Task objective: Render the listing below as a Markdown table with the columns Row and Listing line, numbering each line and skipping blank lines. Leave the pictures out of your answer.

################

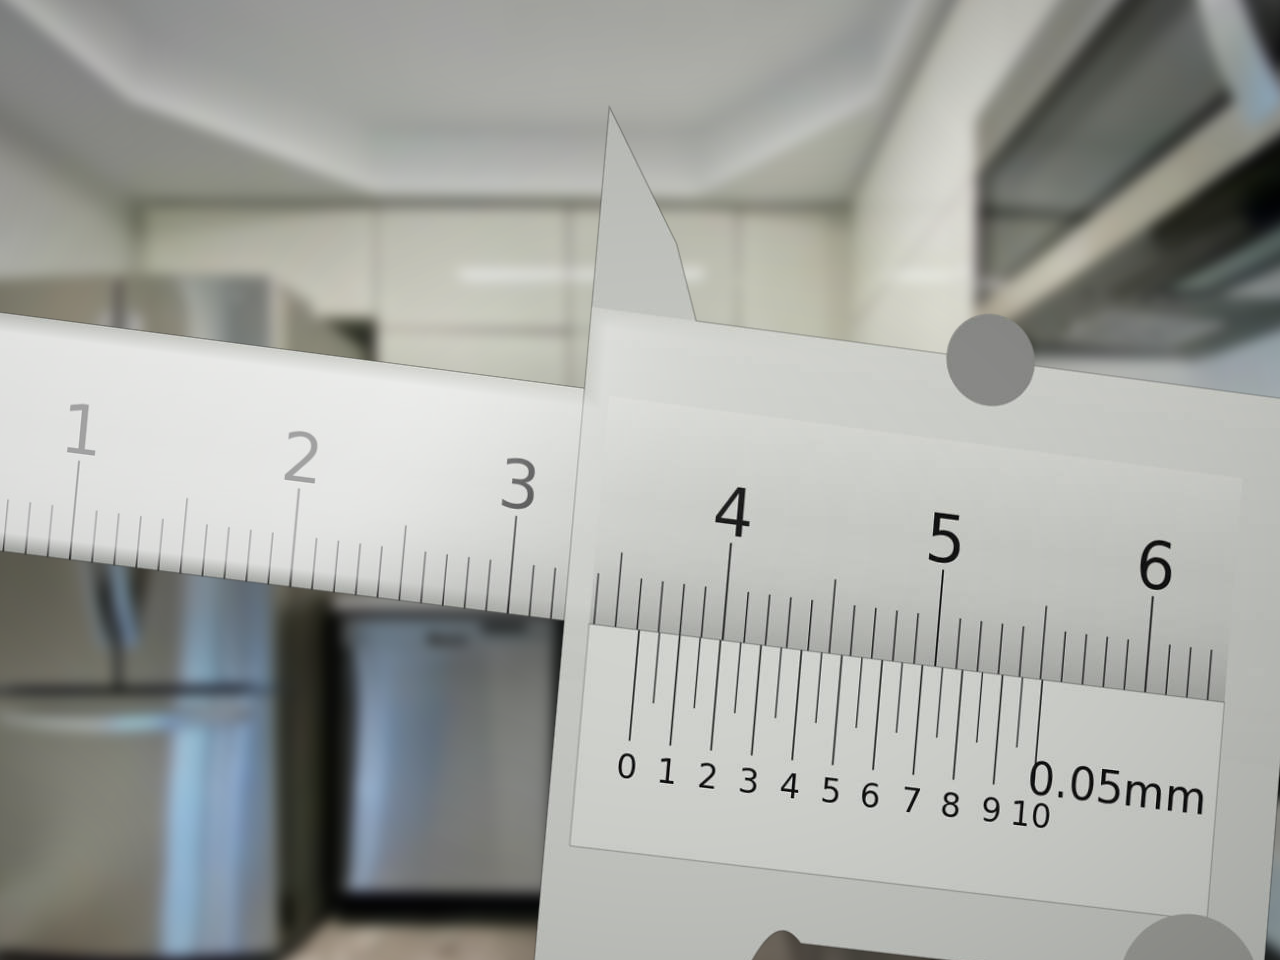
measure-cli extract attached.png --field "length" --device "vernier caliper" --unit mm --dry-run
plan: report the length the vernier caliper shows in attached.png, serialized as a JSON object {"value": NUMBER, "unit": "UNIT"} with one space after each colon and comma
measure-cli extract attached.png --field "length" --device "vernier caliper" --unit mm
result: {"value": 36.1, "unit": "mm"}
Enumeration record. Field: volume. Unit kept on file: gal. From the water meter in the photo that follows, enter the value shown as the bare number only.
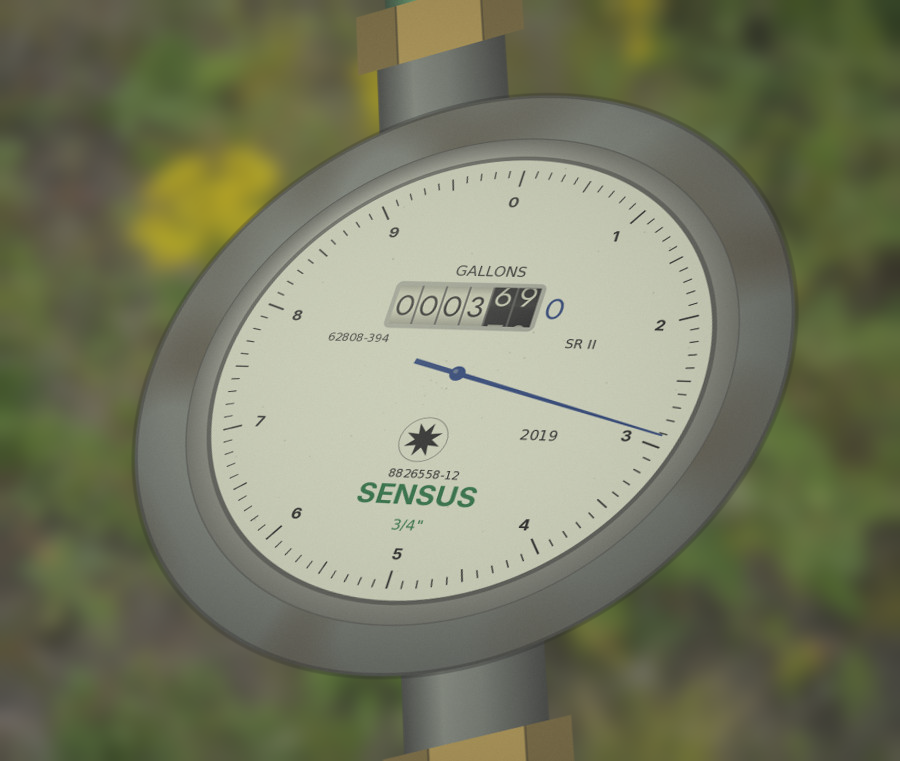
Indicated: 3692.9
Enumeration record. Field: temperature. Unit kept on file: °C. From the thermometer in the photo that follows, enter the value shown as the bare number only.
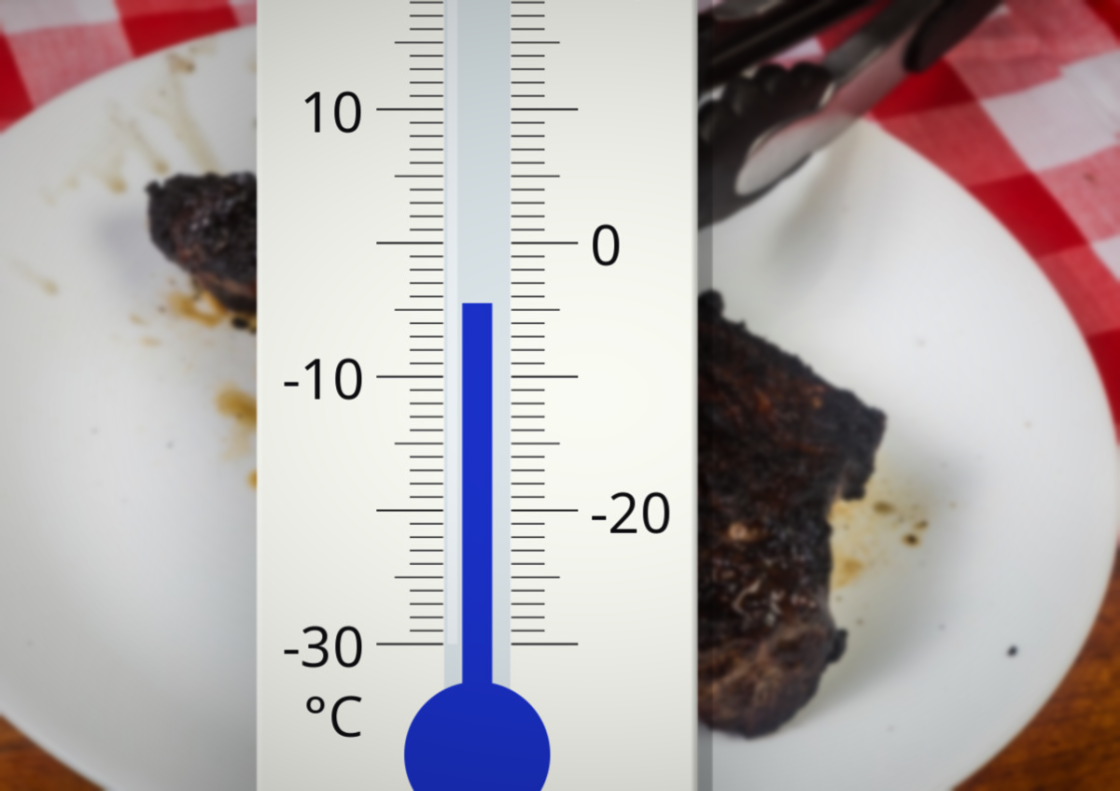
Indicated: -4.5
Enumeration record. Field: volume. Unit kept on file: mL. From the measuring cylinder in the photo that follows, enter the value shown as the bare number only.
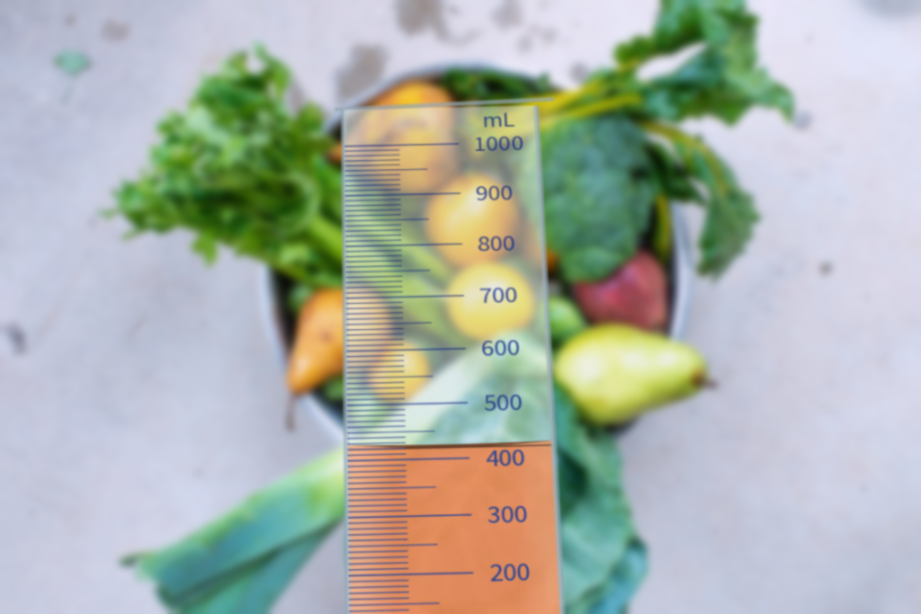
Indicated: 420
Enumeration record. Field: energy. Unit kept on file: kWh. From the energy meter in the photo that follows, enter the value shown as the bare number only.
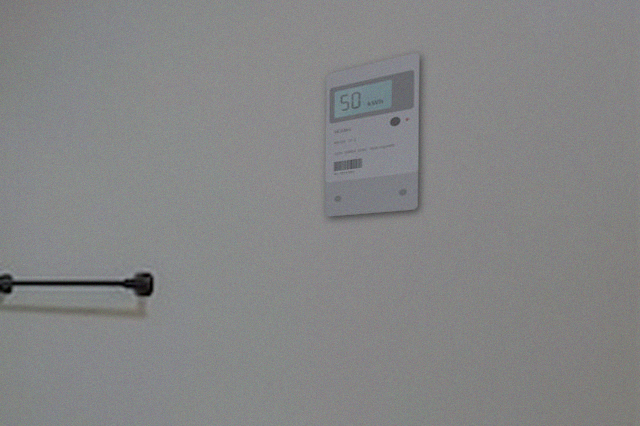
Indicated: 50
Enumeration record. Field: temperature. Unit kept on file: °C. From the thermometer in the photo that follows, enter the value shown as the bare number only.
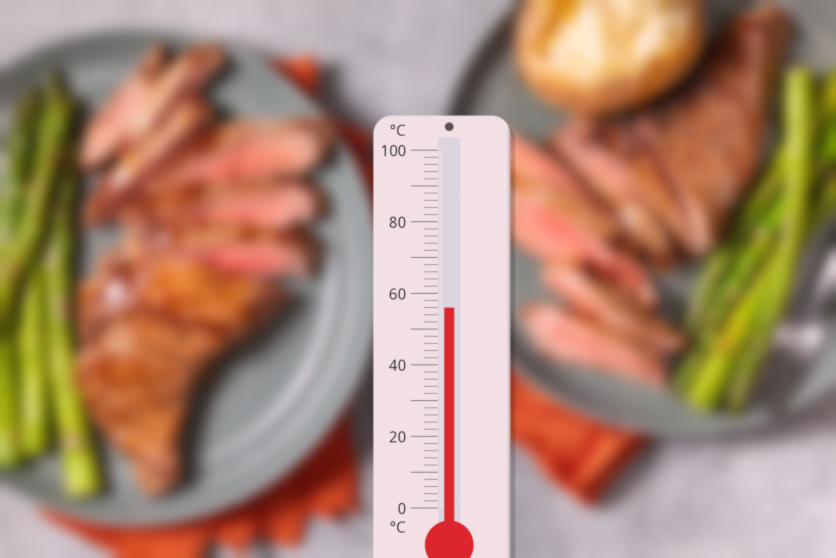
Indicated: 56
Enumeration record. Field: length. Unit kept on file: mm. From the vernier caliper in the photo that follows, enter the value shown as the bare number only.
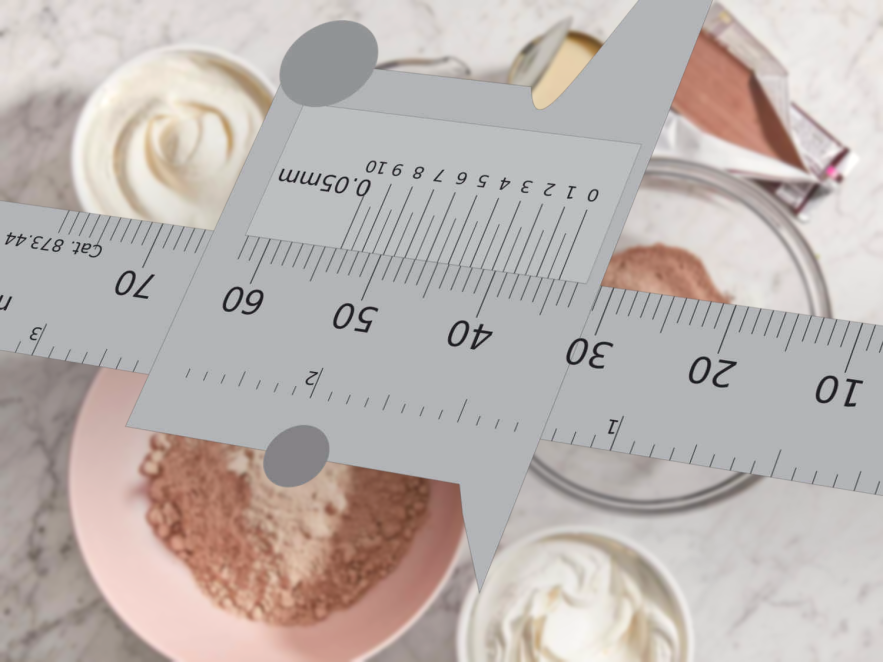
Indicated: 34.6
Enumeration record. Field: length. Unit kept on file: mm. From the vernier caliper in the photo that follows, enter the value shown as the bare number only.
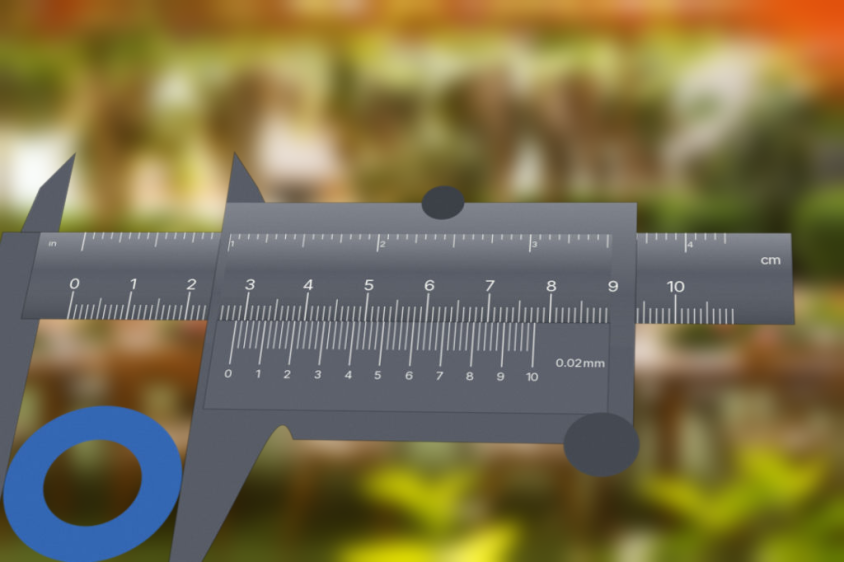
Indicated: 28.6
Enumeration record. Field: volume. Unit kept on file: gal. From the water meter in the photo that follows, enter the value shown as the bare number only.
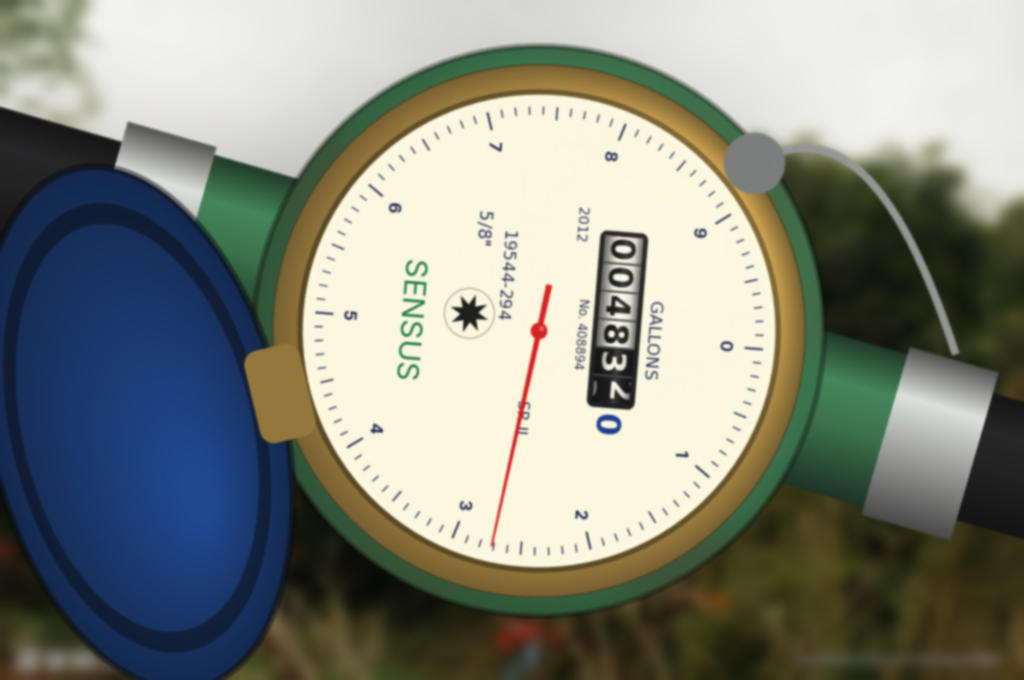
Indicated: 48322.7
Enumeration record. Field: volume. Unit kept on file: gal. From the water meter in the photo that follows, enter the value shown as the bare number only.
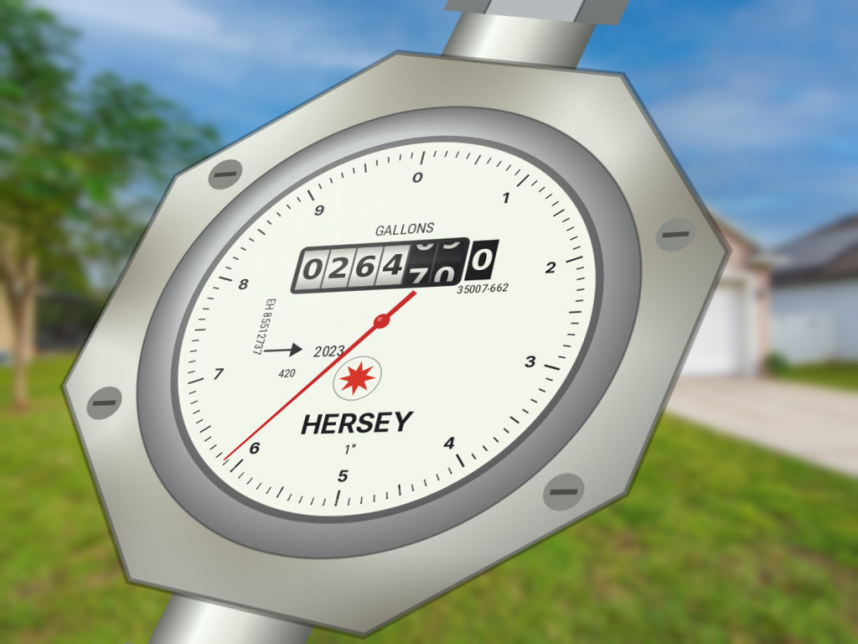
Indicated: 264696.1
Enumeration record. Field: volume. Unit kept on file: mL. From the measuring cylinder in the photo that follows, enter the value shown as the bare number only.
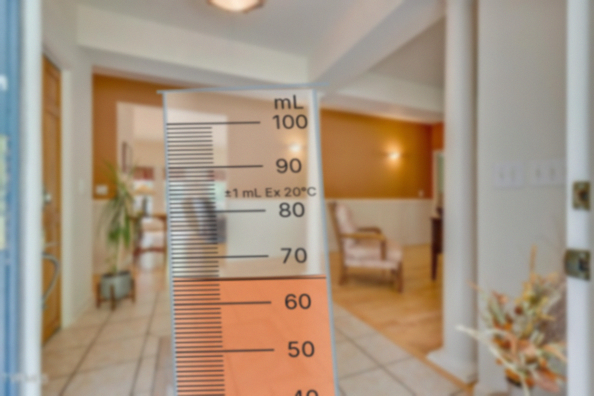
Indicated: 65
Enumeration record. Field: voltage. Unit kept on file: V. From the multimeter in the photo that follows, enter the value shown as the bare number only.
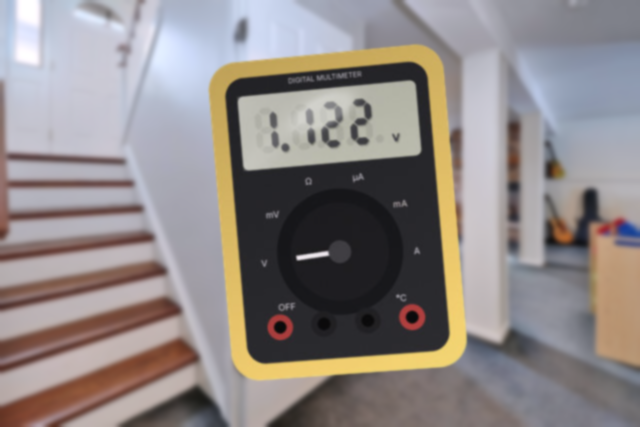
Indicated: 1.122
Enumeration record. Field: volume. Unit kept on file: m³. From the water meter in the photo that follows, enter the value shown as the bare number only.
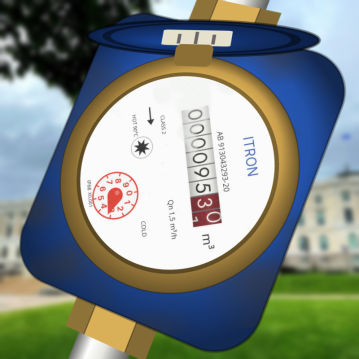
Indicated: 95.303
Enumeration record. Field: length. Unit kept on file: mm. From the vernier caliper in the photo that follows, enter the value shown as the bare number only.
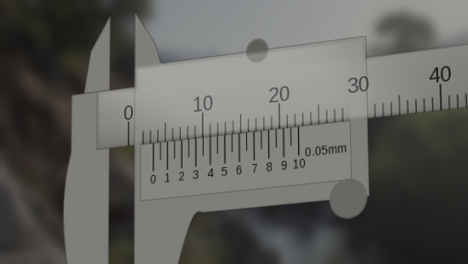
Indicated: 3.4
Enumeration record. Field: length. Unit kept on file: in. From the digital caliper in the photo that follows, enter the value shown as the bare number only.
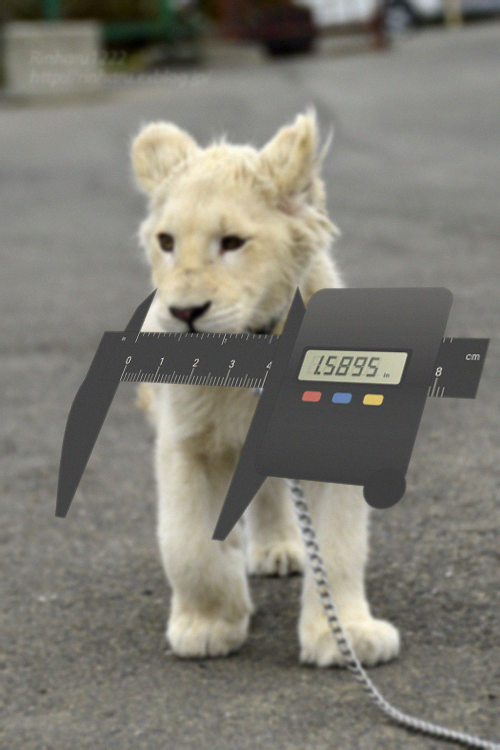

################

Expected answer:
| Row | Listing line |
|---|---|
| 1 | measure-cli extract attached.png --field "length" --device "vernier caliper" --unit mm --dry-run |
| 2 | plan: report the length the vernier caliper shows in attached.png, serialized as a JSON object {"value": NUMBER, "unit": "UNIT"} with one space after each colon and comma |
| 3 | measure-cli extract attached.png --field "length" --device "vernier caliper" --unit mm |
| 4 | result: {"value": 36.1, "unit": "mm"} |
| 5 | Enumeration record. Field: volume. Unit kept on file: gal. From the water meter in the photo that follows, enter the value shown as the bare number only. |
| 6 | Indicated: 3692.9 |
| 7 | Enumeration record. Field: temperature. Unit kept on file: °C. From the thermometer in the photo that follows, enter the value shown as the bare number only. |
| 8 | Indicated: -4.5 |
| 9 | Enumeration record. Field: volume. Unit kept on file: mL. From the measuring cylinder in the photo that follows, enter the value shown as the bare number only. |
| 10 | Indicated: 420 |
| 11 | Enumeration record. Field: energy. Unit kept on file: kWh. From the energy meter in the photo that follows, enter the value shown as the bare number only. |
| 12 | Indicated: 50 |
| 13 | Enumeration record. Field: temperature. Unit kept on file: °C. From the thermometer in the photo that follows, enter the value shown as the bare number only. |
| 14 | Indicated: 56 |
| 15 | Enumeration record. Field: length. Unit kept on file: mm. From the vernier caliper in the photo that follows, enter the value shown as the bare number only. |
| 16 | Indicated: 34.6 |
| 17 | Enumeration record. Field: length. Unit kept on file: mm. From the vernier caliper in the photo that follows, enter the value shown as the bare number only. |
| 18 | Indicated: 28.6 |
| 19 | Enumeration record. Field: volume. Unit kept on file: gal. From the water meter in the photo that follows, enter the value shown as the bare number only. |
| 20 | Indicated: 48322.7 |
| 21 | Enumeration record. Field: volume. Unit kept on file: gal. From the water meter in the photo that follows, enter the value shown as the bare number only. |
| 22 | Indicated: 264696.1 |
| 23 | Enumeration record. Field: volume. Unit kept on file: mL. From the measuring cylinder in the photo that follows, enter the value shown as the bare number only. |
| 24 | Indicated: 65 |
| 25 | Enumeration record. Field: voltage. Unit kept on file: V. From the multimeter in the photo that follows, enter the value shown as the bare number only. |
| 26 | Indicated: 1.122 |
| 27 | Enumeration record. Field: volume. Unit kept on file: m³. From the water meter in the photo that follows, enter the value shown as the bare number only. |
| 28 | Indicated: 95.303 |
| 29 | Enumeration record. Field: length. Unit kept on file: mm. From the vernier caliper in the photo that follows, enter the value shown as the bare number only. |
| 30 | Indicated: 3.4 |
| 31 | Enumeration record. Field: length. Unit kept on file: in. From the digital caliper in the photo that follows, enter the value shown as the bare number only. |